The SOD1 A4V mutation causes an aggressive form of pure lower motor neuron ALS associated with rapid disease progression and death. Survival from symptom-onset averages just over one year, versus three years for sporadic ALS. Of more than 100 mutations identified to date, the SOD1 A4V mutation accounts for fully one-half of all cases of SOD1-related FALS in the US. In North America, FALS SOD1 A4V is the most common SOD1 mutation, but it is rare in Europeans.

This mutation has had two separate origins in the course of human evolution, one in Europe and the other in Amerindians, who probably carried it into North America from Asia, according to the authors.

They continued: It is likely that A4V was introduced into the white population from the Amerindians about 400 to 500 years ago at about the time of the Jamestown and Plymouth landings. In our databank of over 500 FALS cases, none are Amerindian.

That FALS appears to be uncommon among Native Americans could mean that the population is simply underrepresented in terms of reported cases, or that the defect somehow failed to survive through multiple generations and became extinct, according to Carmel Armon, MD, professor of neurology at Tufts University School of Medicine in Springfield, MA, who wrote an editorial accompanying the study.

Dr. Armon, who is also chief of neurology at Baystate Medical Center in Springfield, asked the neurological community's help in addressing whether the paucity of cases is due to underreporting. Dr. Carmon encouraged investigators to publish reports of patients with ALS of Amerindian descent, with appropriate institutional review board oversight, and refer them (or their blood samples) to the authors of the current study.

Dr. Armon noted that a similar 2008 genome study by researchers at Massachusetts General Hospital's Institute of Neurodegeneration (MGH-MIND), published in the journal Neuroscience Letters, suggests that the mutation may have originated in Asia. That study, which also involved North American patients with SOD1 A4V ALS, identified a shared common conserved haplotype near the A4V mutation and was statistically more like Asian samples (Chinese and Japanese) than those from Europeans.

According to the MGH-MIND paper, the Asian mutation originated 540 generations, or roughly 12,000 years, ago. Thus the A4V mutation may have been carried to North America by the forebears of Native Americans when they migrated across the Bering Strait, according to Dr.

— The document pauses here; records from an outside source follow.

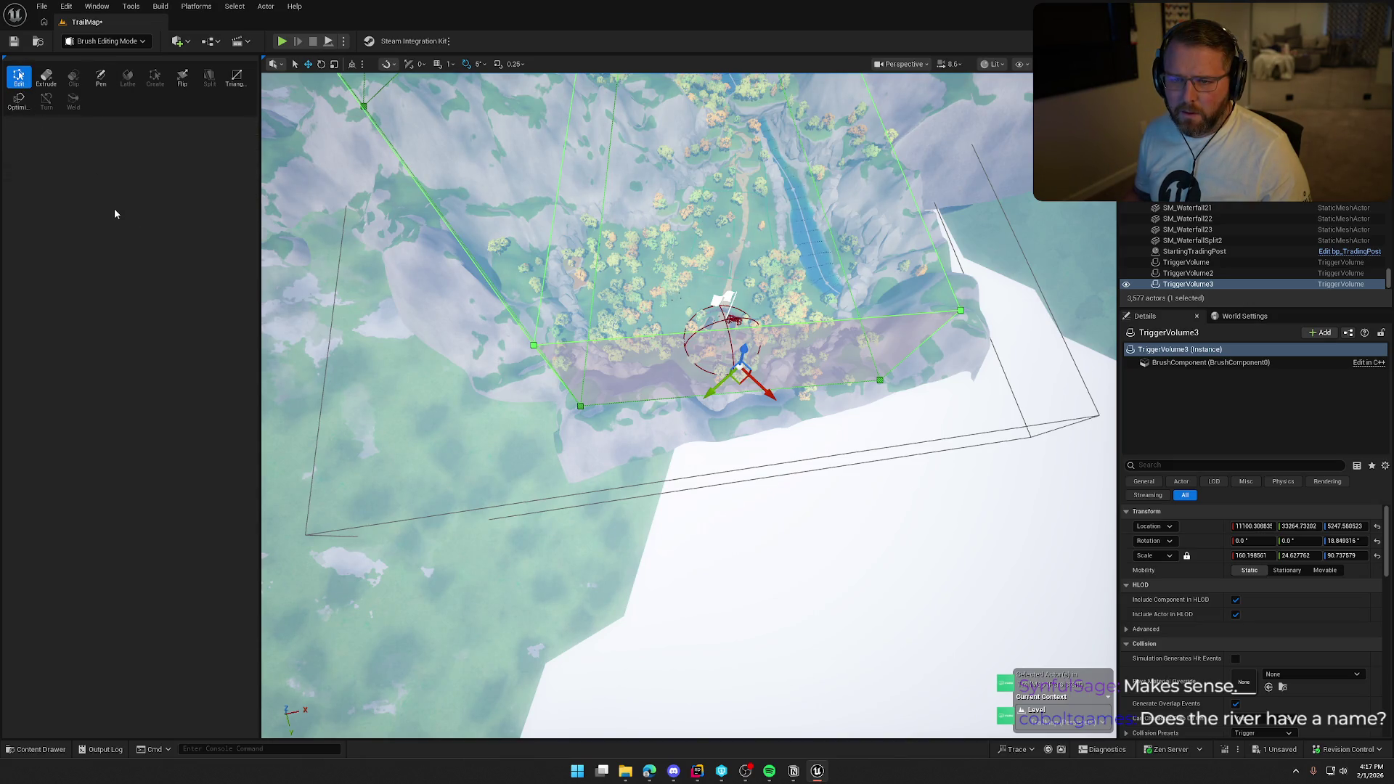
{"action": "mouse_move", "coordinate": [775, 442]}
{"action": "left_mouse_down"}
{"action": "mouse_move", "coordinate": [748, 356]}
{"action": "mouse_move", "coordinate": [661, 356]}
{"action": "mouse_move", "coordinate": [708, 477]}
{"action": "left_mouse_up"}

Armon.

Masanori Nakagawa, MD, professor and chairman of neurology at the Research Institute for Neurological Diseases and Geriatrics of Kyoto University of Medicine in Japan, studies SOD1 A4V mutations in Japanese families with ALS. In 2003, he and his colleagues reported in a Neurology study that while the duration of FALS is relatively consistent for each SOD1 A4V mutation, the rate differs among the different mutations, and that turnover of mutant SOD1 correlated with a shorter disease survival time.

The current paper is interesting, especially because the founder, which accounts for 82 percent of the North American A4V patients, was genetically similar to the Amerindian version, but no ALS patients in their databank of over 500 FALS cases, he told Neurology Today in an e-mail.

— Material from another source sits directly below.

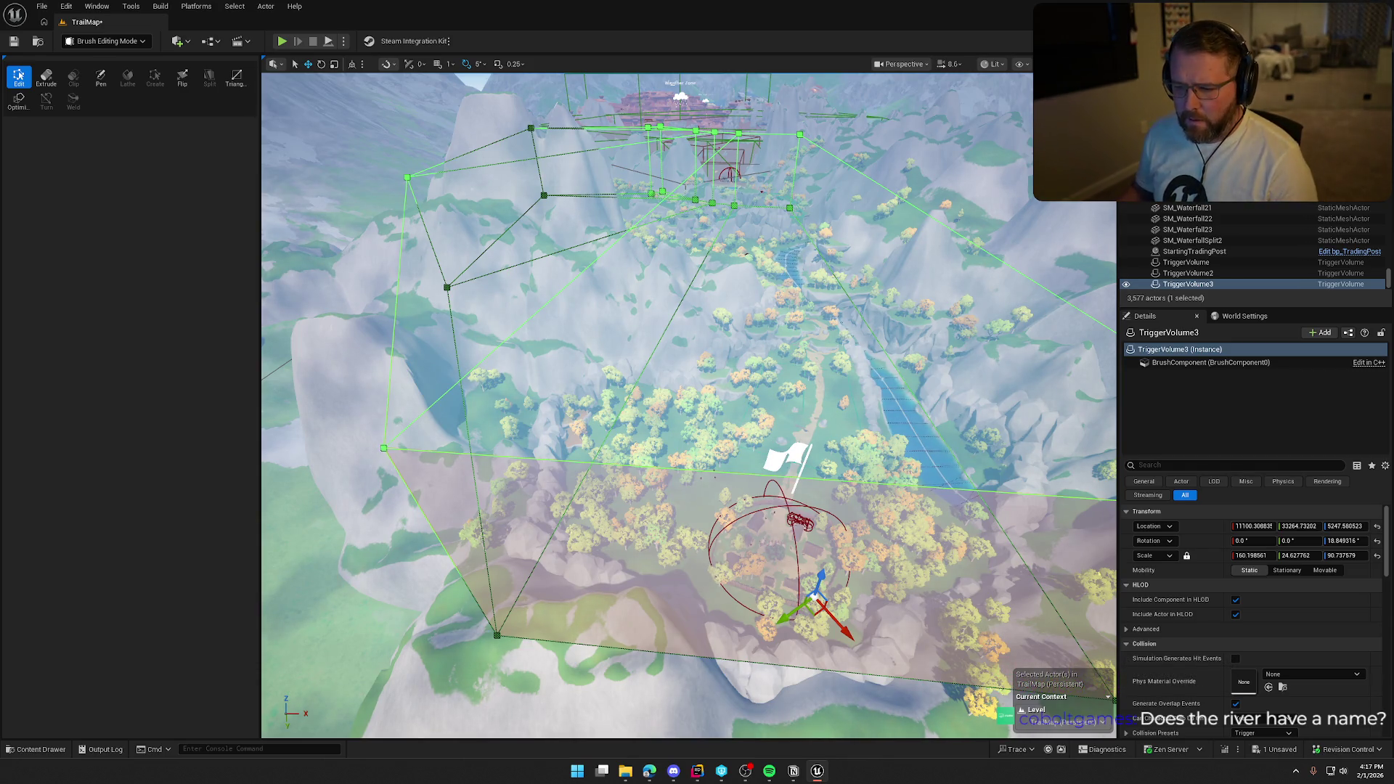
{"action": "left_click", "coordinate": [383, 449]}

Nonetheless, it might be wrong to compare the haplotype in Japanese and North American ALS patients with A4V mutation, because of other genetic differences.

In a 2003 study of SOD1 H46R, another mutation, among large Japanese families in a region of Japan with high rates of FALS, he and his associates confirmed that individuals with FALS with these mutations had uniform initial symptoms and slow progression, with intra-familial variation in severity. Moreover, they discovered that inclusion body formation was not necessary in FALS patients carrying the mutation.

The genetic backgrounds of Amerindians and Japanese may be more similar than in Europeans with FALS, noted Dr. Nakagawa. If the disease is in fact rare among Native Americans, examining genetic differences in SOD1 between Japanese and North American patients with A4V mutation might reveal whether a protective or susceptibility genetic factor is involved.